No tocante aos embargos declaratórios, o vigente CPPM não estabeleceu a possibilidade de interposição de embargos declaratórios perante o Conselho de Justiça, 1ª instância da Justiça Militar, Federal ou Estadual, mas a doutrina vem entendendo com fundamento no Código de Processo Civil que este seria cabível na forma do disposto no Código de Processo Penal, uma vez que o direito processual penal militar admite a aplicação supletiva deste diploma. Segundo o art. 3 º, alínea a, do CPPM, "Os casos omissos neste Código serão supridos : a) pela legislação de processo penal comum, quando aplicável ao caso concreto e sem prejuízo da índole do processo penal militar". O recurso em sentido estrito é cabível nas situações enumeradas pelo Código de Processo Penal Militar, arts. 516 usque 525, que na sua maioria são semelhantes às estabelecidas no Código de Processo Penal. O prazo para a interposição do recurso é de três dias, art. 518, contados da ciência da decisão proferida pelo juiz, auditor ou o Conselho de Justiça, no exercício de suas atribuições. A apelação que poderá ser interposta no prazo de cinco dias é cabível nos demais casos, arts. 526 usque 37 do CPPM, ou seja, não sendo hipótese de recurso em sentido estrito será cabível a apelação, desde que preenchidos os requisitos para a sua admissão, com fundamento no juízo de prelibação que deve ser preenchido pela parte e verificado pelo juiz quando do recebimento do recurso para o seu processamento.

O Ministério Público caso tenha pleiteado a absolvição do réu em suas alegações finais terá legitimidade para recorrer a 2 ª instância pleiteando a reforma da sentença que condenou o acusado. Se o integrante do MP pleiteou a condenação do acusado, este não poderá em caso de condenação pleitear a sua absolvição, em respeito aos princípios que regem a ação penal, tanto comum, como militar.

A ação penal militar é semelhante a ação penal comum, sujeitando-se aos mesmos princípios estabelecidos em lei. A diferença entre uma e outra se encontra na classificação da ação penal militar que será sempre pública, não se admitindo o instituto da ação penal privada, nem mesmo no caso de crimes contra a honra, calúnia, difamação e injúria.

A doutrina entende com fundamento na Constituição Federal que em tese seria cabível a ação penal privada subsidiária da pública em atendimento as disposições estabelecidas na Constituição Federal de 1988.

O acusado absolvido por insuficiência de provas poderá apelar pleiteando a reforma da decisão proferida pelo Conselho de Justiça, unanimidade ou maioria de votos, uma vez que tem interesse em um outro tipo de decisão, como por exemplo, a absolvição por não ser o autor do fato ou pela inexistência do fato.

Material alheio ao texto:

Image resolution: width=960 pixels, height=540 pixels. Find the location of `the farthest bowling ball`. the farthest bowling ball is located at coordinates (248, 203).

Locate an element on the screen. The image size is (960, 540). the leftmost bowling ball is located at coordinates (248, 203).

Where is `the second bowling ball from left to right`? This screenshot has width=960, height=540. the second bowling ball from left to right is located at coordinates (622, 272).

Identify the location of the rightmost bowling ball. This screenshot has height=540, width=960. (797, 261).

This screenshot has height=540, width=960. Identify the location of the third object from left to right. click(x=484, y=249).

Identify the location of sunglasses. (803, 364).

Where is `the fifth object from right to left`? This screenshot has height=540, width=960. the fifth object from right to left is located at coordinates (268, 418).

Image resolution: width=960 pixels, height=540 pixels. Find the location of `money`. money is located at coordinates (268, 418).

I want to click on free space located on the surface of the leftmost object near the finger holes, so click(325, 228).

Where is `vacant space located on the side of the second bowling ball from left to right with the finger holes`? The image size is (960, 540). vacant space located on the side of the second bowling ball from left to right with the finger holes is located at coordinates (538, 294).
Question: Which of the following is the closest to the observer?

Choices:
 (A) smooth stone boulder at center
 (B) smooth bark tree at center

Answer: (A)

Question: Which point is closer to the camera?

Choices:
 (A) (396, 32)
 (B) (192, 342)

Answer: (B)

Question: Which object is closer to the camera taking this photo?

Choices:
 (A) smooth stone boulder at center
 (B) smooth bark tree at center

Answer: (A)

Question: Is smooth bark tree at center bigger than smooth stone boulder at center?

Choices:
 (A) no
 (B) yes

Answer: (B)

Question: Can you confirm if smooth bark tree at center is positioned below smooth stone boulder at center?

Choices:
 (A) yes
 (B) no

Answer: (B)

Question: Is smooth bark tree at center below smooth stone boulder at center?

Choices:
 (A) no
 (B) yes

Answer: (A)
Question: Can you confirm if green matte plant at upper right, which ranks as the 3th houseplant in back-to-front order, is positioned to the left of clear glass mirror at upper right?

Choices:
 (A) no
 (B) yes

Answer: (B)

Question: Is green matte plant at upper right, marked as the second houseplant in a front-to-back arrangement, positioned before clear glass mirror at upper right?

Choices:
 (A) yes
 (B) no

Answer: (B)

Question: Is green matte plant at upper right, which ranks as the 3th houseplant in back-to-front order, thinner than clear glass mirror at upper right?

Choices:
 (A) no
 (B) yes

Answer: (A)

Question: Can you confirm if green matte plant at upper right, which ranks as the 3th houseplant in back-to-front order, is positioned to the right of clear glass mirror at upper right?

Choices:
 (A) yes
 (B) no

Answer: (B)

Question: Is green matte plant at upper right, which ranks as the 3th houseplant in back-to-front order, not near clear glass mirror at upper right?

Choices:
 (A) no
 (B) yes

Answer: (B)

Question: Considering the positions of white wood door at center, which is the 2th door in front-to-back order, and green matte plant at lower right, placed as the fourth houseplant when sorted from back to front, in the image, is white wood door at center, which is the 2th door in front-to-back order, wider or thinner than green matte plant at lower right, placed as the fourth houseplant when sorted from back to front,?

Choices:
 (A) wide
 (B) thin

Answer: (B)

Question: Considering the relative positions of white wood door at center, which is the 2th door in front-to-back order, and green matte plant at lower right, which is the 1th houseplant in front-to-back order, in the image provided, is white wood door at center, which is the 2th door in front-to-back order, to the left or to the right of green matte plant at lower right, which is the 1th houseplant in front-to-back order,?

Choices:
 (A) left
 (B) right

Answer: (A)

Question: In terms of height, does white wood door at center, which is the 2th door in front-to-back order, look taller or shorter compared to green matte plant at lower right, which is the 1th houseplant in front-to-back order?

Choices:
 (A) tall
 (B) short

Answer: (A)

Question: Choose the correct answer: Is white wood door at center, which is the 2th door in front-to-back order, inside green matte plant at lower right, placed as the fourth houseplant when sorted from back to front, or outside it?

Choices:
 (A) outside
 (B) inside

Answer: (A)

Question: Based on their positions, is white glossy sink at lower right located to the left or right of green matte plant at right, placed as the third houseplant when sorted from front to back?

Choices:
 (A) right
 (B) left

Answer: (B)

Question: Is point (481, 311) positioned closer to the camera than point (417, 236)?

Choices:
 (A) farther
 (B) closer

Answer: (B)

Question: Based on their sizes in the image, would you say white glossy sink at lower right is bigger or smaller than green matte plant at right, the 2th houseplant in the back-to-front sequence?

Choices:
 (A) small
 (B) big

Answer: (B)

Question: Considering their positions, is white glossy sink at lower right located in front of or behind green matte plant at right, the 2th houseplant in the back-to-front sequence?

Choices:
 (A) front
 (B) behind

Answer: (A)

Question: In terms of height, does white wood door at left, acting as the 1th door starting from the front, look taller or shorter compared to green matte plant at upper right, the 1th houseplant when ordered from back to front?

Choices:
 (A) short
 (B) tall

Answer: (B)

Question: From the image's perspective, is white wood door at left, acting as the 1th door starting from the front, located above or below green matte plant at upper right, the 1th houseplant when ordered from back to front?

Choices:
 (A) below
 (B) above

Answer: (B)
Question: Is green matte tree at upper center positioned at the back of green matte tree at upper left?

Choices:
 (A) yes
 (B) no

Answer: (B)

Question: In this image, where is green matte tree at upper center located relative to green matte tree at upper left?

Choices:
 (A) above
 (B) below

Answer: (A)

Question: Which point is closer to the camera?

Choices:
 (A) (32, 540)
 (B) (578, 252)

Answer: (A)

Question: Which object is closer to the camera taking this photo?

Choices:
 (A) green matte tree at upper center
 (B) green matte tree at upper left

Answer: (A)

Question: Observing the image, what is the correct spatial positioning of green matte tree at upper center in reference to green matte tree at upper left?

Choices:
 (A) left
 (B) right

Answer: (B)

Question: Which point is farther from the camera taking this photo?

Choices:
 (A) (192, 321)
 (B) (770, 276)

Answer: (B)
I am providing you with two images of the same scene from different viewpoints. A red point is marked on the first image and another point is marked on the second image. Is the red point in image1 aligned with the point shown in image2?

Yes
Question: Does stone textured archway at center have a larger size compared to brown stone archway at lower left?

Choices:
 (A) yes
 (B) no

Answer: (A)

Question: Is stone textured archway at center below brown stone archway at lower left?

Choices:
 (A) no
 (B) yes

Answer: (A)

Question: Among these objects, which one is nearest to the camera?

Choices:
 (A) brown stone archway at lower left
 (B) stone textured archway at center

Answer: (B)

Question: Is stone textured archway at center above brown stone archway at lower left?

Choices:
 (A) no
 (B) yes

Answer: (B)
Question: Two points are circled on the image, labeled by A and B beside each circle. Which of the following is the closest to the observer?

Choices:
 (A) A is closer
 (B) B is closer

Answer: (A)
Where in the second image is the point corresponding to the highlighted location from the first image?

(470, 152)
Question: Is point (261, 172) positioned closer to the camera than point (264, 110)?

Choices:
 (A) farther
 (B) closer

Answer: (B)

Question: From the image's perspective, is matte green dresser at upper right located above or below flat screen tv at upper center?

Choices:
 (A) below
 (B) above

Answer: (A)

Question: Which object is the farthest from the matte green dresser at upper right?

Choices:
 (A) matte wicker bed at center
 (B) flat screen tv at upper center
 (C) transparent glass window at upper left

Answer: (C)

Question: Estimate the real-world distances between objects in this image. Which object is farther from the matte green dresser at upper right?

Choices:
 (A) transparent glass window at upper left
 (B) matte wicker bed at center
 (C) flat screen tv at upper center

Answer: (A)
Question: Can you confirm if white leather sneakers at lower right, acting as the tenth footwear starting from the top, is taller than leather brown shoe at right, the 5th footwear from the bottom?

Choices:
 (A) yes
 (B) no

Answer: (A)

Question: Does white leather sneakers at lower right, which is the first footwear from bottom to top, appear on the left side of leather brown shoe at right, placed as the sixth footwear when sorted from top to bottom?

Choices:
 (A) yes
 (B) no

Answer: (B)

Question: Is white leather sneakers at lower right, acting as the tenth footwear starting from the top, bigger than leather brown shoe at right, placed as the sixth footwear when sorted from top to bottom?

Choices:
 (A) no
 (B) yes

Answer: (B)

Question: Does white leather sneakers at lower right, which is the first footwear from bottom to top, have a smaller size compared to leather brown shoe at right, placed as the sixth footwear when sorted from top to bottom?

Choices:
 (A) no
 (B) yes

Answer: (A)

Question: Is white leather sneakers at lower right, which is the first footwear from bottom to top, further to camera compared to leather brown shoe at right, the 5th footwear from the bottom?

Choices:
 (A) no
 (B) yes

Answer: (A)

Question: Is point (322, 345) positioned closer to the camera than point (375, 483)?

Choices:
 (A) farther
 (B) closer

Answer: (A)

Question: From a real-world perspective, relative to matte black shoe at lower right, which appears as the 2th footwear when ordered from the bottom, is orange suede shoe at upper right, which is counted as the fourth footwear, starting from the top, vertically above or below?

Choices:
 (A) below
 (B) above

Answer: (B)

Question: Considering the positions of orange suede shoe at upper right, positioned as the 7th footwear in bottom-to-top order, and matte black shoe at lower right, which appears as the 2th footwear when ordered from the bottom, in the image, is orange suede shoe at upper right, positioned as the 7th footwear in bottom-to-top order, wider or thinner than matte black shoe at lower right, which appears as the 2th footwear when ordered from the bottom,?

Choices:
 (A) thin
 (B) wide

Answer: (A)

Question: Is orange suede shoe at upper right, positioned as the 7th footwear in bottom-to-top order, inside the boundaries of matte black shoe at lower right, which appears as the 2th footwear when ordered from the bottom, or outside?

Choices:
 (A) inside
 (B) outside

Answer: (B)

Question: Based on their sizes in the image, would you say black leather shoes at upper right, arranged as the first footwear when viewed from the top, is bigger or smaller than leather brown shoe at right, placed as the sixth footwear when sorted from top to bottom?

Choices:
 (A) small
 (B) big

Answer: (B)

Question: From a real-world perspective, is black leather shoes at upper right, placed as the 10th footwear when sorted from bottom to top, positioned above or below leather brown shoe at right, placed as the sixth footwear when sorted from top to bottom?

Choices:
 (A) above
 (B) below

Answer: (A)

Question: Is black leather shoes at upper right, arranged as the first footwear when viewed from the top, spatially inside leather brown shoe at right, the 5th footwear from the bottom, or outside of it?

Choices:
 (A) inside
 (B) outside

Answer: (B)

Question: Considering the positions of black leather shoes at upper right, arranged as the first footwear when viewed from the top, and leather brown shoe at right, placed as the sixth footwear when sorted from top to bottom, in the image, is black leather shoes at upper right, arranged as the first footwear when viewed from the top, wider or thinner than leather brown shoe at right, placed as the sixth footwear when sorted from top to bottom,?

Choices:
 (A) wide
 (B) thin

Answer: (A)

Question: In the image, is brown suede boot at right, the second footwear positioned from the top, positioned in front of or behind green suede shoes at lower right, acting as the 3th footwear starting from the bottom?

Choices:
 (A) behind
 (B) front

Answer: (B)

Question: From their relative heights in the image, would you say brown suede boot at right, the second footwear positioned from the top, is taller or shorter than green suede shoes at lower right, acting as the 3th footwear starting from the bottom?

Os Tribunais têm entendido que a absolvição por insuficiência de provas não autoriza o retorno do servidor público demitido dos quadros da administração pública após regular processo administrativo onde tenha sido assegurados a ampla defesa e o contraditório. Se a falta for ao mesmo tempo administrativa e penal será necessária uma outra espécie de decisão diversa da insuficiência de provas para que o servidor possa ser reintegrado com todos os direitos e garantias inerentes ao cargo.

Assim, pode-se afirmar que os recursos previstos no Código de Processo Penal Militar possuem disposições semelhantes às previstas no Código de Processo Penal, mas voltadas para a sistemática do Código Castrense que tem por objetivo a efetiva prestação jurisdicional aos seus destinatários, militares federais e estaduais.